Если даже представители различных политических партий не лукавили, а действительно были уверены в демократизме послефевральской России, перед нами суждения представителей одного и того же, причём очень узкого социального слоя, а именно радикальной политической интеллигенции. Получив возможность входить в правительство, вернуться из эмиграции, открыто выступать перед многотысячной аудиторией, они вполне могли поверить в наступление «Царства Свободы» и убедить в своей правоте многих сторонников. Но что если всё же подойти к определению Февраля как революции демократической с известной долей скепсиса и посмотреть, что он мог означать в жизни, как теперь говорят, «маленького человека» – рядового участника событий?

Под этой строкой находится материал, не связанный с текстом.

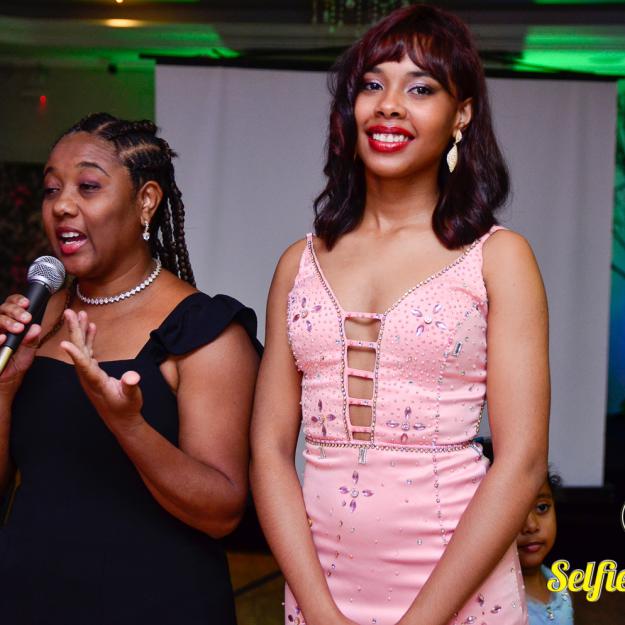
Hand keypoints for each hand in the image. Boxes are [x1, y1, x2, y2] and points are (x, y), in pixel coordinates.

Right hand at [0, 293, 39, 398]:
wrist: (4, 385)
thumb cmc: (15, 367)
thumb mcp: (27, 354)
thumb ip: (31, 341)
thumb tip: (36, 327)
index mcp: (9, 325)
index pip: (11, 306)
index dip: (17, 301)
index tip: (27, 303)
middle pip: (1, 309)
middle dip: (15, 311)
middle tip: (26, 318)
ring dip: (7, 322)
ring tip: (18, 328)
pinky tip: (3, 338)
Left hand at [60, 309, 144, 432]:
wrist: (122, 420)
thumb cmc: (126, 409)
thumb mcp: (132, 398)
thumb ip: (130, 386)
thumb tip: (132, 377)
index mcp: (96, 382)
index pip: (83, 366)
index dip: (75, 355)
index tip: (64, 343)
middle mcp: (88, 376)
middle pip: (79, 350)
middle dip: (74, 331)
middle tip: (70, 313)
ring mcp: (89, 373)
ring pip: (82, 349)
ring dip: (80, 331)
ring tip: (79, 314)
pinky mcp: (94, 372)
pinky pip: (88, 352)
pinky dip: (89, 339)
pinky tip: (91, 328)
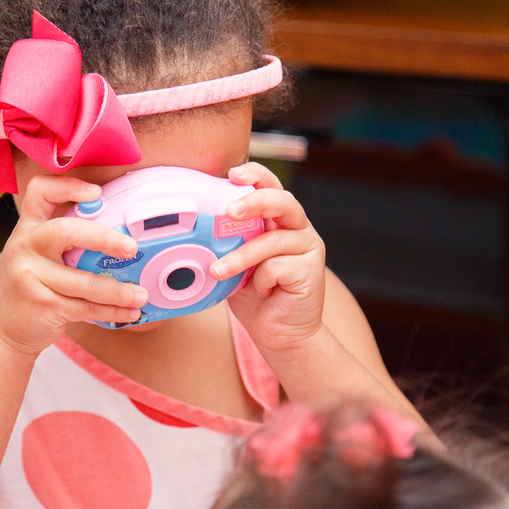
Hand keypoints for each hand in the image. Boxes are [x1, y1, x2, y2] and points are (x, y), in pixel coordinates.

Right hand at [0, 175, 148, 355]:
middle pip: (66, 231)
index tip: (97, 193)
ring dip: (118, 290)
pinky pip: (85, 306)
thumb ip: (64, 243)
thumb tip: (120, 238)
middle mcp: (25, 246)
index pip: (40, 192)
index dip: (68, 186)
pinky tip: (129, 311)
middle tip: (132, 248)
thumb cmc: (31, 287)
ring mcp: (30, 276)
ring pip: (84, 280)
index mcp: (27, 228)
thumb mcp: (36, 256)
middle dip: (104, 238)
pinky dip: (112, 310)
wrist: (4, 330)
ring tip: (141, 294)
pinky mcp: (41, 304)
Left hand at [210, 162, 326, 352]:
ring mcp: (308, 247)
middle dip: (254, 201)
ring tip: (218, 272)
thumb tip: (196, 228)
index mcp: (278, 219)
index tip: (232, 173)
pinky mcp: (312, 269)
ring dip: (241, 257)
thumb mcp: (235, 264)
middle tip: (230, 210)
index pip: (270, 186)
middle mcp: (297, 227)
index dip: (254, 175)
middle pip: (281, 200)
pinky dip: (261, 281)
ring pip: (272, 239)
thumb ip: (228, 242)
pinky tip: (263, 293)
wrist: (279, 335)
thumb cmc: (254, 296)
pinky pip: (277, 267)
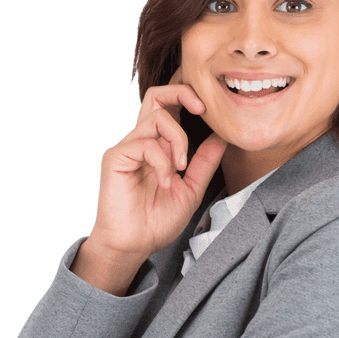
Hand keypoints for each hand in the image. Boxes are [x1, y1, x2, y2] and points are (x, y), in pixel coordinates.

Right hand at [88, 67, 226, 260]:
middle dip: (182, 92)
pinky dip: (162, 161)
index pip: (169, 105)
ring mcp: (127, 147)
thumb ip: (204, 163)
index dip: (187, 95)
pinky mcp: (116, 157)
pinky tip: (165, 183)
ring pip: (157, 117)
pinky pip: (145, 143)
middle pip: (157, 94)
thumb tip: (222, 136)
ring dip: (178, 140)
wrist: (134, 245)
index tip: (208, 110)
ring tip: (180, 169)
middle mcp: (141, 141)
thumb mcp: (191, 189)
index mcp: (158, 146)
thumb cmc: (157, 221)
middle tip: (203, 110)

При взгляде с такого ракурса картина не будет выглядеть столь однозначно радужной.

В начале 1917 года действительно многие могли желать отречения Николая II. Но это не значит, что даже среди оппозиционных деятелей все были сторонниками республиканского строя. Что же касается русской глубинки, то туда кипевшие в столицах страсти вообще практически не проникали, и недовольство властью проявлялось не в таких политизированных формах. Многие крестьяне, солдаты и даже рабочие не представляли никакого политического устройства, помимо того, к которому они привыкли с детства[373]. В силу этого падение самодержавия означало для страны уничтожение не только авторитарной, но и авторитетной, привычной для большинства формы правления. Можно сказать более определённо: происходило разрушение национальной государственности как таковой.